→ **Document passage**:
+ + +
And that's all I've got right off the top of my head! Definitely missing a shit load of the best...like the Twilight series of course (add them above!)


----------



## -mouse- (Jun 8, 2010)

District 9- Easily one of the most well-made films, and done for shitloads cheaper than avatar. Amazing acting and emotional resonance, not to mention kickass action too.

The Dark Knight- I really liked it because it showed how gritty and dark the world of Batman can be, without getting overly cheesy.

Ip Man- holy fucking awesome fight scenes, batman!

Clerks II- A hilarious and smart movie, that keeps all the raunchy humor without sacrificing the essential message (whatever that is, I was too busy laughing at the "porch monkey" joke to notice)

Star Trek (the newest one)- I was actually really suprised by this movie, I was expecting a shitty reboot but it actually portrayed all the characters and story in a new and likeable way. Also that scene where they were diving into the atmosphere was fucking radtacular.

Pulp Fiction- Who doesn't like this movie? Come forth so that I may fight you.

Planet Terror- Such a great zombie flick. That scene with the pocketbike kills me.


----------



## Jason (Jun 8, 2010)

Movies, Books, TV & Media - Sevenstring.org


----------



## Chickenhawk (Jun 8, 2010)

Black Hawk Down - I know a Ranger that was there, and he's seen it once. Refuses to watch it again. It was pretty damned accurate (with some Hollywooding, of course).
+ + +
→ **Given information**:

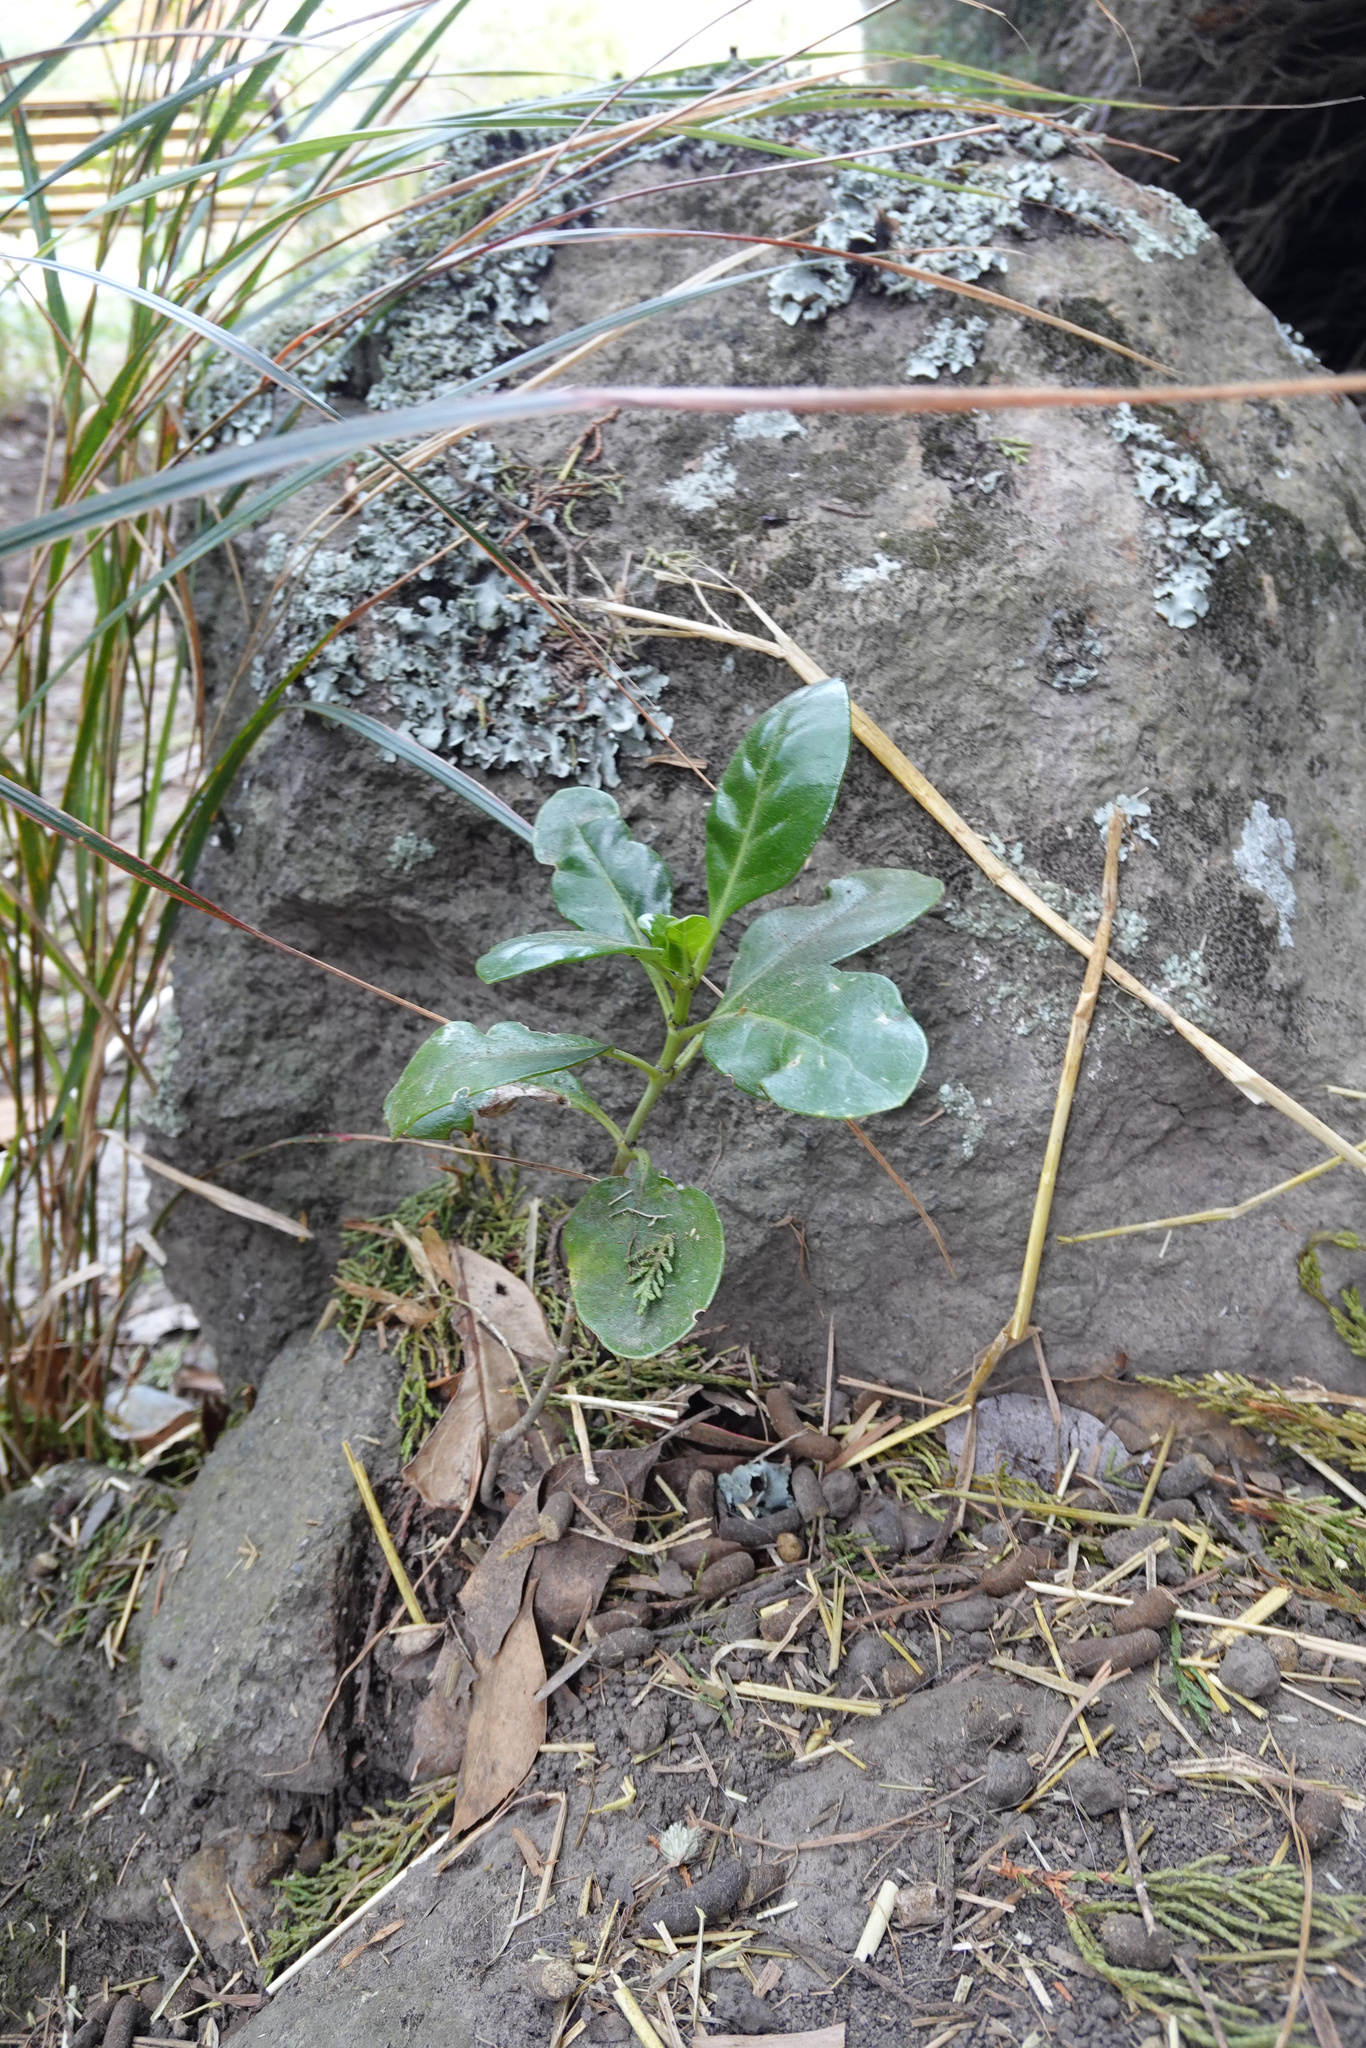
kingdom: Plantae
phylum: Tracheophyta
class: Magnoliopsida
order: Gentianales
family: Rubiaceae
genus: Coprosma
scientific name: Coprosma repens
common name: Tree bedstraw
+ + +
→ **Problems to solve**:
A - In the movie thread, reproduce the stretch from "The Dark Knight- I" through "fight scenes, batman!", substituting "grim" for "gritty".
B - Rewrite every line of the plant taxonomy entries as a Markdown table with the columns Row and Line, numbering the rows and skipping blank lines. Leave the picture out.

→ **Full answers**:
A -
The Dark Knight- I really liked it because it showed how grim and dark the world of Batman can be, without getting overly cheesy.

Ip Man- holy fucking awesome fight scenes, batman!

B -
| Row | Line |
|---|---|
| 1 | kingdom: Plantae |
| 2 | phylum: Tracheophyta |
| 3 | class: Magnoliopsida |
| 4 | order: Gentianales |
| 5 | family: Rubiaceae |
| 6 | genus: Coprosma |
| 7 | scientific name: Coprosma repens |
| 8 | common name: Tree bedstraw |